If a skyscraper had fallen or an earthquake had opened a ten-foot crack down Broadway’s entire length, everybody along the Atlantic seacoast would have dropped whatever he was doing to hear about it and observe it. Yet, a falling building or an earthquake would not have had the importance of this old bum’s feebleness, could some prophet or seventh son of a seventh son have been around to discern that fact.
However, no such mythical person was nearby at the time; so he remained just a weakly moving old tramp beneath the notice of the passers-by.
He was on Waverly Place near Avenue of the Americas at the time and heading west.
He was about the most unsavory-looking character you’d wish to see. Of any age over sixty, he had straggly gray whiskers that looked like the moth-eaten fringe of an old rug. His watery brown eyes seemed to have a film of mist over them. He was fairly tall, but so stooped with age that he seemed a small man.
He was dirty, and his clothes obviously hadn’t been off his feeble old frame for days, perhaps weeks. His shoes flapped a little as he shuffled along, because the soles were loose. And from the flapping fronts, you could now and then see a toe which had gone through its sock.
Altogether, not a spectacle to command interest, even though the old man might be in distress.
That he was in distress was apparent from his gait.
He shuffled a few steps and then leaned against a building wall for a moment, panting, with his hand to his ragged chest. He went on and almost sagged to his knees. He recovered, and tottered along again, west toward the Hudson River.
The old tramp was carrying a bundle as disreputable looking as himself.
A tattered newspaper was the wrapping of the bundle. From one end trailed the jagged ends of a few broken slats. Some bits of string trailed out, too. The old fellow had obviously been out gleaning in ash cans and the city streets, getting odds and ends that he might sell for a few pennies, and bits of wood for fuel with which to cook.
As he neared Avenue of the Americas, he seemed to become more and more ill. His spells of leaning against something for support were longer. His shivering grew more intense. His face, or what you could see of it behind the straggly whiskers and the dirt, had a gray-green look. About the shade of a lima bean.
Coming down Avenue of the Americas was a Negro.
He was tall, as thin as part of a split-rail fence, with feet like barges and with a sleepy-looking dull-witted face. He walked in the same manner as he talked. There was a lazy inclination to use just as little energy as possible for the result desired.

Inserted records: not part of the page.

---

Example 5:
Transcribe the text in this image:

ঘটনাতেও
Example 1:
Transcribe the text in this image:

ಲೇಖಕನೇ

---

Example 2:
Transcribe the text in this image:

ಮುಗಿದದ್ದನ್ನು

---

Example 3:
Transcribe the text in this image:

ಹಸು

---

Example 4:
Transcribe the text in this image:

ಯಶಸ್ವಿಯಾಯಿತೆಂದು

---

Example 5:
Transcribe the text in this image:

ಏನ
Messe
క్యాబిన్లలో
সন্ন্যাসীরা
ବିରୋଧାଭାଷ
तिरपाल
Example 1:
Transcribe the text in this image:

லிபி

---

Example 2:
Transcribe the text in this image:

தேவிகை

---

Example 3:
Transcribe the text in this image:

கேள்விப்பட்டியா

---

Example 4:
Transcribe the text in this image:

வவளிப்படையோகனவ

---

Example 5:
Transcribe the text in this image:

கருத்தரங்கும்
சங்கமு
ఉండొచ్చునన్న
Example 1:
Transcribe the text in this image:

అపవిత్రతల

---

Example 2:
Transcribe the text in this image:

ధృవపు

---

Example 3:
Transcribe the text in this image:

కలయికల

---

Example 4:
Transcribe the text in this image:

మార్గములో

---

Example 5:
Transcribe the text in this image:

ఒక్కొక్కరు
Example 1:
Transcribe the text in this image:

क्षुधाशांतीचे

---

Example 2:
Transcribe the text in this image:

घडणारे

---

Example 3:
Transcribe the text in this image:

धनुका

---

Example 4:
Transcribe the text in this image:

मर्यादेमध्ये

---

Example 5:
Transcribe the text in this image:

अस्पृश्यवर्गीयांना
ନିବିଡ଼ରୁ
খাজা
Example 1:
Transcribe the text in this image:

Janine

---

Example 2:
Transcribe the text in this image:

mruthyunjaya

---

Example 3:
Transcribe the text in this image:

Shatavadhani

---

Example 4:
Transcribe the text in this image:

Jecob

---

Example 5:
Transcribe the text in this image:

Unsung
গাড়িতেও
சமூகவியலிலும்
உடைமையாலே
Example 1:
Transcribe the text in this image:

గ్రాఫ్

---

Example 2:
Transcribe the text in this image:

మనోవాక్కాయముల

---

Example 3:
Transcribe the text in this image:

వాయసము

Josh Newton had graduated with high honors from Tuskegee Institute. He could, and did, talk with the crisp and precise diction of a college professor when he was among friends, and his brain and body were as fast as chain lightning when there was need for it.

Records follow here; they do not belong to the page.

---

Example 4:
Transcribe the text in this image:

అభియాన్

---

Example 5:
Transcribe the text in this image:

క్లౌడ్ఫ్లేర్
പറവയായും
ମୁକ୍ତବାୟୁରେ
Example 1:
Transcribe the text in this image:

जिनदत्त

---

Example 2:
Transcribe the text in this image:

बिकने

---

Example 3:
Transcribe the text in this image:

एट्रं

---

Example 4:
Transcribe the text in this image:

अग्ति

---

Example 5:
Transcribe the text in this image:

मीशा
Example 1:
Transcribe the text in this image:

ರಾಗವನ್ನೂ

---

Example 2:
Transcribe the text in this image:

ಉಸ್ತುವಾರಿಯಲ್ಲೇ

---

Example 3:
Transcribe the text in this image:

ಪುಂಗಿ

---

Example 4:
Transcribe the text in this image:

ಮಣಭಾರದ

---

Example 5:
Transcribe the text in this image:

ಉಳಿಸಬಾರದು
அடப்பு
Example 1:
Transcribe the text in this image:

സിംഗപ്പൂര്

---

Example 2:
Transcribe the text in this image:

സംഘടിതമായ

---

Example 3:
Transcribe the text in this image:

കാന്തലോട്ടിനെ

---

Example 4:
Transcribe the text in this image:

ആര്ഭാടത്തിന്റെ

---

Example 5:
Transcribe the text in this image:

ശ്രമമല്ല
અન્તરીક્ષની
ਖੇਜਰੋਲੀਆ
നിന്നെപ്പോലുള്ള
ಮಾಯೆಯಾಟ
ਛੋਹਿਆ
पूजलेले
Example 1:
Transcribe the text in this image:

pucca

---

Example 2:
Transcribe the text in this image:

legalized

But all this could be inferred in one simple phrase: he was a valued aide of Richard Henry Benson, known to an increasingly uneasy underworld as The Avenger.
Josh reached the corner of Waverly and Avenue of the Americas just about the same time as the old man. They were across Waverly Place from each other; but even across the street Josh’s quick eye caught the old boy’s distress.
He crossed in a hurry and went up to the aged tramp.
“Anything wrong with you-all?” he drawled. Josh, with strangers, scrupulously lived up to his lazy, no-account appearance.
“No,” said the old man. “I’m all right.”
His voice asked no favors. In fact, it was a harsh and repellent voice.
“Looks to me lak you’s in trouble,” drawled Josh. “Ah got a few nickels if some food’d help.”
“I don’t need food,” snarled the old man. “Get away from me, will you?”
Josh stood back and viewed the trembling, tottering, ragged old ruin. And as he stepped back, the old man sank to his knees, floundered frantically to get up and could not make it.
Josh put an arm under the ragged shoulders.
“Get away from me, I tell you!” cried the old bum. “I’m all right—”
And saying this, he fell flat on his dirty, whiskery old face and lay in the dust of the sidewalk. He glared up at Josh, not unconscious, but unable to move a muscle.
So Josh picked him up and carried him to MacMurdie’s drugstore, which was a bare dozen steps from there and to which he had been going in the first place.